Sürekli duyduğumuz, gördüğümüz popüler kültür nedir? Öncelikle oradan başlayalım ardından bu kültürün medya kanadıyla tam içimize nasıl sindirildiğinden bahsedelim istiyorum.

20. yüzyıldan sonra özellikle toplumsal modernleşme ile toplu kültür olarak yayılan, kavram olarak kültürel gelişmeleri ve günlük uygulamaları kapsamakta, aynı zamanda genel ve tarafsız olarak eski halk kültürü kavramı yerine geçmekte. Popüler kültür daha çok bir alan jargonu iken, pop kültürü daha çok ortam jargonu olarak kabul görmektedir. Türk Dil Kurumu sözlüğüne göre ise, popüler kültür kavramının tanımı "isim; belli bir dönem için geçerli olan, hızlı üretilen ve hızlı tüketilen kültürel ögelerin bütünü" olarak açıklanmıştır.

Popüler Kültür, Batı’da sanayileşme ve modernleşmeyle birlikte kentin kültürü olarak ortaya çıkmış, kentte gün boyunca çalışan insanlara, yorgunluklarını ve sorunlarını unutturan “gündelik hayatın kültürü” olarak kabul edilmiştir.

Kitle iletişim araçları ile kültürel ögeler birbiriyle bağlantı içerisindedir.

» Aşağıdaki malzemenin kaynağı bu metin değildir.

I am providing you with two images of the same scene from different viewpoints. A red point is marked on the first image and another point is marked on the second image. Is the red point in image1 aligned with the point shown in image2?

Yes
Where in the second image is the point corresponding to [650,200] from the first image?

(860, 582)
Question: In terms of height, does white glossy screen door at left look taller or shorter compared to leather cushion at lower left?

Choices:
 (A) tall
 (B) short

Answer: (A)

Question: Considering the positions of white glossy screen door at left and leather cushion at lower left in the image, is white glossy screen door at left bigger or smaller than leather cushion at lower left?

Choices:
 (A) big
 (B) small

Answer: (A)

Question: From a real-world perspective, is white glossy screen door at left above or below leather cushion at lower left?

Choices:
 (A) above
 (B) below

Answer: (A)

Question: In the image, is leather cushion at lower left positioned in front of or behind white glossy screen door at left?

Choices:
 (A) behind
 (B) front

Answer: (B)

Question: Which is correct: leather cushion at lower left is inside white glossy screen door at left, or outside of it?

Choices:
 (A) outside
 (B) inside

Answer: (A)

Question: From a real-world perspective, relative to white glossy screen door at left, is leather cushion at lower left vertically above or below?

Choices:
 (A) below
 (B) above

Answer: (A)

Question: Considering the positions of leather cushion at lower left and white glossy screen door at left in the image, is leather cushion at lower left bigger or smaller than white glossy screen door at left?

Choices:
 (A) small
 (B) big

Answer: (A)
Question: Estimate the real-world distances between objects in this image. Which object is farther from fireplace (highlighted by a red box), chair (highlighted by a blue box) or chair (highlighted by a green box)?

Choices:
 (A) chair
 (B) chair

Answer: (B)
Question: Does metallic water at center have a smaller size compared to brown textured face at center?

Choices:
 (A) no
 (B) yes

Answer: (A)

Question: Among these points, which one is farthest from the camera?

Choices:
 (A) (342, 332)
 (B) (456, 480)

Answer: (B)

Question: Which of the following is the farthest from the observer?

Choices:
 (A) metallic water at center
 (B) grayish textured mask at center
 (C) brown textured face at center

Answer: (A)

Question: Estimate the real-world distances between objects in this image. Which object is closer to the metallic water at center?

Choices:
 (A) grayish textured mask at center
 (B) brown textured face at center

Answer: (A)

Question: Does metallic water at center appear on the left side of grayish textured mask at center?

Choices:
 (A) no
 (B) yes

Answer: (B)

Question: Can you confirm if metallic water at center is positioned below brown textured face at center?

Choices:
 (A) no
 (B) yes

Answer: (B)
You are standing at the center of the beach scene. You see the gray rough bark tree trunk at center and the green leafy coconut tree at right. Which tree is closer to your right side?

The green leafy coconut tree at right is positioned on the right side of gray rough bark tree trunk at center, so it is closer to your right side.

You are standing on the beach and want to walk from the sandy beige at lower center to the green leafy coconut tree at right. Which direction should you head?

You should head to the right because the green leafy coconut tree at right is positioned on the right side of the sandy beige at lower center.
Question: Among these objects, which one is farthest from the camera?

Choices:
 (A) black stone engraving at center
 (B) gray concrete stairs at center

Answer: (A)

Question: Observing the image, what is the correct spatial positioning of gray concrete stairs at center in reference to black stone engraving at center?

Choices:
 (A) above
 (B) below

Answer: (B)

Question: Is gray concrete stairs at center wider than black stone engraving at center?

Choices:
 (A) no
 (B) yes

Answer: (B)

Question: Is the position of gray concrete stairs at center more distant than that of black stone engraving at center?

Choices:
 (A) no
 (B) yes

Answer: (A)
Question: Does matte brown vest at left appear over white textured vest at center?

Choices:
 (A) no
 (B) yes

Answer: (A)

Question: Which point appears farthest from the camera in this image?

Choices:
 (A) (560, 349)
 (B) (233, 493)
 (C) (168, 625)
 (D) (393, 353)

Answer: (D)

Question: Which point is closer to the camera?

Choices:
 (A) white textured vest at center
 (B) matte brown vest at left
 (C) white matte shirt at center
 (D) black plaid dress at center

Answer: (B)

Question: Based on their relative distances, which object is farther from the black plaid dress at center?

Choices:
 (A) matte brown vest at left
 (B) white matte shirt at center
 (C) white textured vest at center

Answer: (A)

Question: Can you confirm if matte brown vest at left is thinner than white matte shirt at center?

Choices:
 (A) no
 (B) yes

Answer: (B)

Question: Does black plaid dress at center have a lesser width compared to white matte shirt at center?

Kitle iletişim araçları, daha ‘popüler’ deyimle medya, bugün, toplumdaki anlamlandırma sürecini, neredeyse tekeline almış bir kurumdur. Medya kavramı, ne bir teknolojiyi, ne ideolojiği ne kapitalist bir durumu, ne de bir kültürü niteler.

Medya popüler kültürün aktarım amacı olarak görev almaktadır. Özellikle televizyon bunun en net aracıdır. Toplum televizyon sayesinde daha fazla kitleselleşmektedir.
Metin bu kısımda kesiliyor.